Outre les problèmes techniques, il existe également des défis réglementaires. En Belgique, le Règlement Général des Installations Electriques (AREI) a force de loi. Dans le cadre d'une étude de faisabilité, nous avons analysé si l'AREI pour DC est suffisant. L'AREI précise la courbe de sécurité pour le courant continu et décrit les mesures de sécurité à prendre, qu'il s'agisse de courant alternatif ou de courant continu. En ce qui concerne la protection différentielle DC requise, il reste des incertitudes qu'il faudra tôt ou tard lever, car elles existent également pour les véhicules électriques et les systèmes de stockage par batterie. EnergyVille contribue activement aux solutions en collaboration avec les commissions de normalisation et les fédérations sectorielles.

Clé à retenir

  • La distribution d'alimentation CC (LVDC) fait son grand retour avec l'essor de l'électronique de puissance
  • LVDC offre une compatibilité accrue, ce qui se traduit par des coûts réduits (investissement et fonctionnement)
  • LVDC a un potentiel dans une variété d'applications :centres de données, industrie, électromobilité, bâtiments commerciaux et également pour fournir de l'électricité aux pays en développement

Références

[1] J. Joness, Empires of Light :Edison, Tesla, Westinghouse et la course pour électrifier le monde † 2003.

[2] Agence internationale pour les énergies renouvelables, "Statistiques IRENA", 2018. .

[3] Bergmann, "Investissements dans les centres de données en Finlande", 2019.

[4] A. Shehabi et al. , "Rapport sur l'utilisation de l'énergie des centres de données aux États-Unis", 2016.

[5] G. Allee et W. Tschudi, "Edison Redux :380 Vdc apporte fiabilité et efficacité aux centres de données durables", IEEE Power Energy Mag. , plein. 10, n° 6, p. 50–59, nov. 2012.
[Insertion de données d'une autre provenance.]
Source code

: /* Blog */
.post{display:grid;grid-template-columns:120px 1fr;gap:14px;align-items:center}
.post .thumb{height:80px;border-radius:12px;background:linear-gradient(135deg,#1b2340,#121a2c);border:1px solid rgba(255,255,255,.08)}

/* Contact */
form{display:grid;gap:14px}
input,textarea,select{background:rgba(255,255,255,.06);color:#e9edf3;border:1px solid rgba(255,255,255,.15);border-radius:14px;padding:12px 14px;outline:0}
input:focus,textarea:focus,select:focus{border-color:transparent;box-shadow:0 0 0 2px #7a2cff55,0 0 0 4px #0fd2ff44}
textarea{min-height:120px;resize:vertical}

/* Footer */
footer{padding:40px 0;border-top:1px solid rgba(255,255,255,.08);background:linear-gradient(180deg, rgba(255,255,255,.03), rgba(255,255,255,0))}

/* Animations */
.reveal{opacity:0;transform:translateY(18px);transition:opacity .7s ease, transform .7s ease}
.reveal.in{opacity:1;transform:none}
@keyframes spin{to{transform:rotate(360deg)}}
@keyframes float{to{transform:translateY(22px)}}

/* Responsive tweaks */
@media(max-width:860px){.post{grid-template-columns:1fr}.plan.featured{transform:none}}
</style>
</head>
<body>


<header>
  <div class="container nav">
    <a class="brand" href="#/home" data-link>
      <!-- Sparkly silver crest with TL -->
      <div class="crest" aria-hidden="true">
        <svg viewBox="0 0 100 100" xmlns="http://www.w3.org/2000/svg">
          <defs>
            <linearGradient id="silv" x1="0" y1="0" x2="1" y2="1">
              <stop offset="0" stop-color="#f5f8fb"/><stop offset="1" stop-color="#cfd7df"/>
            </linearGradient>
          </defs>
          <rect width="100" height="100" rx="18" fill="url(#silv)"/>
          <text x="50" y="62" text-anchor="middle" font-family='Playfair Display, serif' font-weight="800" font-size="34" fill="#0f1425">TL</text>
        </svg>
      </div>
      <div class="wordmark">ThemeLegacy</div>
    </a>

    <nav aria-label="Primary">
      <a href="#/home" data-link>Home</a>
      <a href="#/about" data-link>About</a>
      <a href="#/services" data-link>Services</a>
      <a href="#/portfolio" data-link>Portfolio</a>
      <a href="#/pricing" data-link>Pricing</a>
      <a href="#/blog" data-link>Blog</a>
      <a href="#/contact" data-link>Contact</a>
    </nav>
[6] M. Doppelbauer, "Efficacité énergétique et variateurs de vitesse." p. 27, 2017.

[7] ABB, "La technologie ABB aide les navires de pose de câbles avancés à réaliser jusqu'à 60 % d'économies de carburant." [En ligne]. Disponible :https://new.abb.com/marine/articles-and-highlights/abb-technology-helps….

[8] A. Jhunjhunwala, "The people's grid", IEEE Spectr. , plein. 54, n° 2, p. 44-50, fév. 2017.